Applying Controls and Swiss Cheese
Monitoring the variation from each process will effectively “close” the hole in that process, thus rendering the swiss cheese model more like provolone! There are many presentations of the controls that can be applied to processes. We will examine the main forces effecting a process. These forces were defined by Dr. Deming. Each of these forces have forces that act upon them. It is up to the analyst to decide what controls should be placed on these forces.
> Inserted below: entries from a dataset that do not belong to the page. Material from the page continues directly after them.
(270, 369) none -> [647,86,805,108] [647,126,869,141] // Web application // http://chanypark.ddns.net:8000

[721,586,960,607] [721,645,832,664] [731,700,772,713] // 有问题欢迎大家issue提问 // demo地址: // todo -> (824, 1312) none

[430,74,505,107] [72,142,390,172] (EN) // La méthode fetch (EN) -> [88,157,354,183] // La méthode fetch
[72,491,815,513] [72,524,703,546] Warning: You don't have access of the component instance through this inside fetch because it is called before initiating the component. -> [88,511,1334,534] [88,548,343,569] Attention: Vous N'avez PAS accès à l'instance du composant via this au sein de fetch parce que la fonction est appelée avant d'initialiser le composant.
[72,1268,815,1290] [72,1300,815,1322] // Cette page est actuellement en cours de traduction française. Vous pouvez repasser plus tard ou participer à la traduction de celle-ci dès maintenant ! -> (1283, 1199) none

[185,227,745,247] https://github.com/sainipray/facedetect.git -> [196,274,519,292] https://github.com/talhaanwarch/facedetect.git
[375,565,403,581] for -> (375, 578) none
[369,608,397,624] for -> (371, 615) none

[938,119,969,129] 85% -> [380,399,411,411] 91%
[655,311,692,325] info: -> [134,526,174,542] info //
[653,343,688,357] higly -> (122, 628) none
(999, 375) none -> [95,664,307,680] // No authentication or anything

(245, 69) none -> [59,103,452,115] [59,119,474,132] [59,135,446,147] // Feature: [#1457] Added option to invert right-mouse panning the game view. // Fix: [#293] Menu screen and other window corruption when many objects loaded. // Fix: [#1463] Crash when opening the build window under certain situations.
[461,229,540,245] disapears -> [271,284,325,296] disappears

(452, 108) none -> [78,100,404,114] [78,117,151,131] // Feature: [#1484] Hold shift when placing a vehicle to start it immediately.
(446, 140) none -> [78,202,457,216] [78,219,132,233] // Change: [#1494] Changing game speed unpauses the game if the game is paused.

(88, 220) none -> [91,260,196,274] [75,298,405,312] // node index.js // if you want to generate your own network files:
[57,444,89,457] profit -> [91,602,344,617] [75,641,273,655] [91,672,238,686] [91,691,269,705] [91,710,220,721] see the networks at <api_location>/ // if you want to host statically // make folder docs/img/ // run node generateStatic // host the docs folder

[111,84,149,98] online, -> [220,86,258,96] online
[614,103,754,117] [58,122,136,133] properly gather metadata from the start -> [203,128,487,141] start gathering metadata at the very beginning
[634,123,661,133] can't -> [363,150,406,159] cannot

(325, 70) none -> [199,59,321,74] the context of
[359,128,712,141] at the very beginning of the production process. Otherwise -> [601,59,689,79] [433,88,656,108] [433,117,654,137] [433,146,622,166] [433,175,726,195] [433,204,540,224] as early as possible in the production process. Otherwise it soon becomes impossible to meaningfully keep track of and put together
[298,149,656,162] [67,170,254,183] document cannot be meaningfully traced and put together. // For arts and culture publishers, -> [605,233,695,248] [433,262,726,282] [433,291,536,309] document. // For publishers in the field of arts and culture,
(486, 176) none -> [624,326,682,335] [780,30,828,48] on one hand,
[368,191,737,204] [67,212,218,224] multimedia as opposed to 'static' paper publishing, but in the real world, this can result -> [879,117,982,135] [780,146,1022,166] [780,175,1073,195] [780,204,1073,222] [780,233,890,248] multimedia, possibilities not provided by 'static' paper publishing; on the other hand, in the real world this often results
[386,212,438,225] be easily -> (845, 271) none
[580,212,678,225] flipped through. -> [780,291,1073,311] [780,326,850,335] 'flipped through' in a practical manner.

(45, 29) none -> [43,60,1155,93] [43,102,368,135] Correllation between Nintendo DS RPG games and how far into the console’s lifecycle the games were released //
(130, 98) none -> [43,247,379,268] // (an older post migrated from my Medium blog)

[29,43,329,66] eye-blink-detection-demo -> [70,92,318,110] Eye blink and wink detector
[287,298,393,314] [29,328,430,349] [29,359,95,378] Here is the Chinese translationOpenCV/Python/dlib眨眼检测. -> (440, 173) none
These interactional forces can only be controlled by management of an organization. Often considerable monetary investments must be made to change or enhance these factors. These factors should no be changed without the “Profound” knowledge of the process. Management does not have the profound knowledge to change these factors. As stated by Dr. Deming, “Only the person or persons doing the job have the knowledge needed to change it. Management must consult the process stakeholder before making a change to a process. Doing otherwise is ‘Tampering’ with the system
”. The team approach using tools to direct the consensus, is a powerful process improvement activity
When we say act on variation, what do we mean? Variation is any event, circumstance, action or routine that is “abnormal” as defined by the standard. The established process has already identified the inputs, e.g. methods, material, machines, environment, and people. In the day-to-day operation or running of the process is there evidence of abnormality or variation that is beyond the normal variation of the process. An illustrative example: You get into your car in the morning and it usually starts right up. But, today it took 3 tries to get it started. Note that. Does it happen again? this may an indication of a latent problem. A worker is always on time, but today he or she was late. Is it a one time occurrence or do you note that they are coming in later several days. The oil pressure reading on an engine is lower than normal but, within tolerance. Record this and note. Does it happen again? if so, analysis and corrective action may be needed. A door closes properly. Today you notice that it was harder to close. Is this an isolated event? Does it happen again? note it as variation.
The establishment of a standard for all processes gives us limits of variation. These limits of variation enable us to define “control” within the process. Keep in mind that establishment of limits, whether statistical or experiential, gives us the means to analyze on variation rather than analyze the failure(s) that have occurred to cause an accident.